• GIVEN PROBLEM 1: What date appears at the top of the post on unconditional love?
• GIVEN PROBLEM 2: Reproduce word for word the stretch of the post on unconditional love from "Monday, February 27, 2006" through "i've always wanted.".
___ TEXT SHOWN ___
Monday, February 27, 2006

Unconditional love


Tell me.

Isn't the love of a mother supposed to be an unconditional love. The love with no reason for whatsoever. For the good and the bad. No matter what happen, she will still be there. Standing for her love for her children? Isn't that what unconditional love is all about?

With every step that i have taken, i have always took a step back. Asking myself time and again, if this is where i want to go. Where i want to be. If the step that i took was right. If it is leading me to where i want to be. If being on my own is what i've always wanted.

But now, i'm nearly convinced. That's where i should be. A place i must be. I wasn't wrong all these while. I should be on my own. Even if i don't want to. There's where i must be. Away. Far, far away.

Please convince me. Cause my faith in one mother's unconditional love is faltering.
___ PROVIDED RECORDS ___
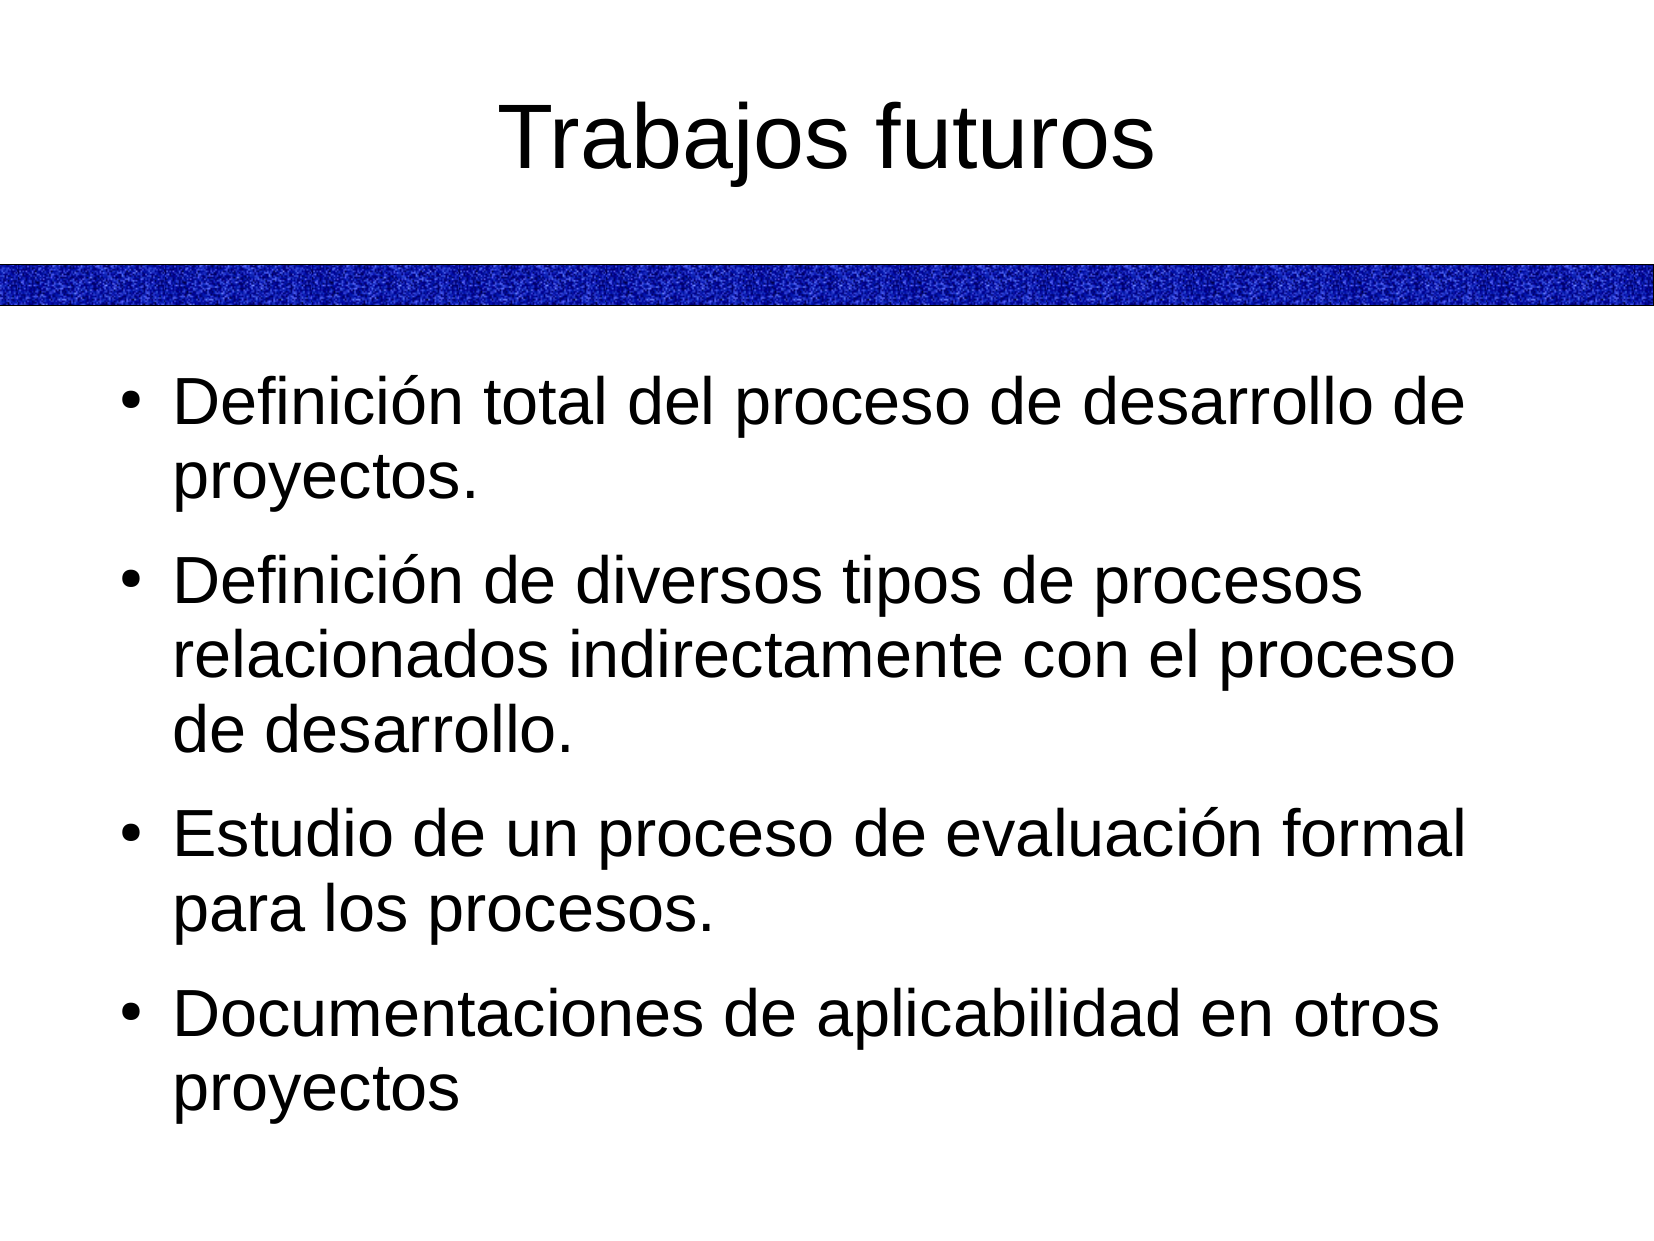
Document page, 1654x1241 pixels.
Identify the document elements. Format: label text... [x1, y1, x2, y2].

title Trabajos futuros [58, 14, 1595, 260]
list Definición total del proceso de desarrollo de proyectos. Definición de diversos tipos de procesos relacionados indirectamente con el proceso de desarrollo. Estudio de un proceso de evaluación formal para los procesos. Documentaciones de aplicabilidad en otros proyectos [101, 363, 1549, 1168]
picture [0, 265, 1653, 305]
___
___ PROVIDED RECORDS ___
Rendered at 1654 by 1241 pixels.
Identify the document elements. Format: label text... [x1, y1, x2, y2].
___
• WRITTEN ANSWER 1: Monday, February 27, 2006

• WRITTEN ANSWER 2:
Monday, February 27, 2006

Unconditional love


Tell me.

Isn't the love of a mother supposed to be an unconditional love. The love with no reason for whatsoever. For the good and the bad. No matter what happen, she will still be there. Standing for her love for her children? Isn't that what unconditional love is all about?

With every step that i have taken, i have always took a step back. Asking myself time and again, if this is where i want to go. Where i want to be. If the step that i took was right. If it is leading me to where i want to be. If being on my own is what i've always wanted.